Even if the HealthKit data could flow into the EHR, would doctors really use it? Will a physician really take the trouble to look at a year’s worth of nutrition data from my Health app, and use it to provide context around any illnesses I might have now?

Wald assures me that doctors will have good reason to buy in. “It will be like a snowball rolling downhill,” Wald says. “If it makes life easier for the physician by helping to keep patients healthy they’ll want to use it.”

“We’ll be providing doctors with a set of parameters for keeping patients healthy and fit; we’ll be showing them a way to do this that’s easier and more efficient,” Wald says.

And keeping patients healthy is the name of the game for providers these days. Wald points out that health payers are increasingly using a “value-based” model to pay health care providers. He gives the example of the cardiac surgery department at Mayo. Mayo earns more money from payers if it keeps post-op cardiac surgery patients healthy enough to stay away from the hospital for the first 30 days after surgery. If too many of these patients are readmitted within 30 days, Mayo loses money.

Apple as gatekeeper

All kinds of devices could end up connecting to HealthKit in the cloud. This will no doubt include a slew of consumer wearable devices, probably including one from Apple — eventually.

But, Wald says, it will eventually include more clinical devices. He gives as an example a small wearable heart monitor that listens to heartbeats and reports data back in real time.

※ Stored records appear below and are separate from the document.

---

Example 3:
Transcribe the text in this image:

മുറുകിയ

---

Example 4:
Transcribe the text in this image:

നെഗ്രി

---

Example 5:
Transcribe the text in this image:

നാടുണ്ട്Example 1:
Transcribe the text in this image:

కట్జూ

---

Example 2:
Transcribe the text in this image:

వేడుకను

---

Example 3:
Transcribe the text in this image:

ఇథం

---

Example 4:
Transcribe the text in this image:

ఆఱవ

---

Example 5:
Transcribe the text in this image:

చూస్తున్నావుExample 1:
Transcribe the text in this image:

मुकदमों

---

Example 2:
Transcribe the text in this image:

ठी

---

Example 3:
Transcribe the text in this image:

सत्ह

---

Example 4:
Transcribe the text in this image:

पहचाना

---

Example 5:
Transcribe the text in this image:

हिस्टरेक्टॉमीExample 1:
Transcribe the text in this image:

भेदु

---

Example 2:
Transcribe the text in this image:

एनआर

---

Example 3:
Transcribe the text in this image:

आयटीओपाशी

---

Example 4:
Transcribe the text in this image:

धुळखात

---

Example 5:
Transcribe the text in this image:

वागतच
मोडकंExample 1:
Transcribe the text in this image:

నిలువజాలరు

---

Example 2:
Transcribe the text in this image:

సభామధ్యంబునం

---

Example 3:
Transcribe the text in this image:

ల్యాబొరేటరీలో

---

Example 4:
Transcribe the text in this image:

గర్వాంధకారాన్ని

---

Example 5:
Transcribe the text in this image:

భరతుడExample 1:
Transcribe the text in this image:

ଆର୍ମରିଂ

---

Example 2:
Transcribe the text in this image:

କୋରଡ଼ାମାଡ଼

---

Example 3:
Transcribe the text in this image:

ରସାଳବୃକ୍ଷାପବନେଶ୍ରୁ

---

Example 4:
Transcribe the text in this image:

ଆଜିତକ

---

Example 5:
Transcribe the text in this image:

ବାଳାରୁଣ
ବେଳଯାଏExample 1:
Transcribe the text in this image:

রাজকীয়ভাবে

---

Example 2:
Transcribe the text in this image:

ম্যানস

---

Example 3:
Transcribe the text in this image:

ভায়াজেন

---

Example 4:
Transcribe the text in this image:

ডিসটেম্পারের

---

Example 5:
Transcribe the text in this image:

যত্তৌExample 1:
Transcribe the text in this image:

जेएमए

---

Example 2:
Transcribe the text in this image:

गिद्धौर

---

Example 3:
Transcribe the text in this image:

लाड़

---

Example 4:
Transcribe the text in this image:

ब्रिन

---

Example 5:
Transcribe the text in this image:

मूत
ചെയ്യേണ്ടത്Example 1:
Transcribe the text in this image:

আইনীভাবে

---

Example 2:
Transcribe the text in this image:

But which devices can become “HealthKit Certified” and which ones won’t pass muster? Is this the role Apple wants to play in health, as it has with iTunes? The answer is that it’s yet to be determined.

Apple may have given the world a peek at just the rough outlines of the new HealthKit platform. The app will no doubt be functional and beautiful when it debuts next fall. But lots of questions still remain about the HealthKit platform, and how (and when) health care providers will actually begin to benefit from it.

Calls requesting further information were not immediately returned by Apple. Nor would Apple PR people allow CEO Tim Cook to comment on the new health products after his presentation to developers Monday.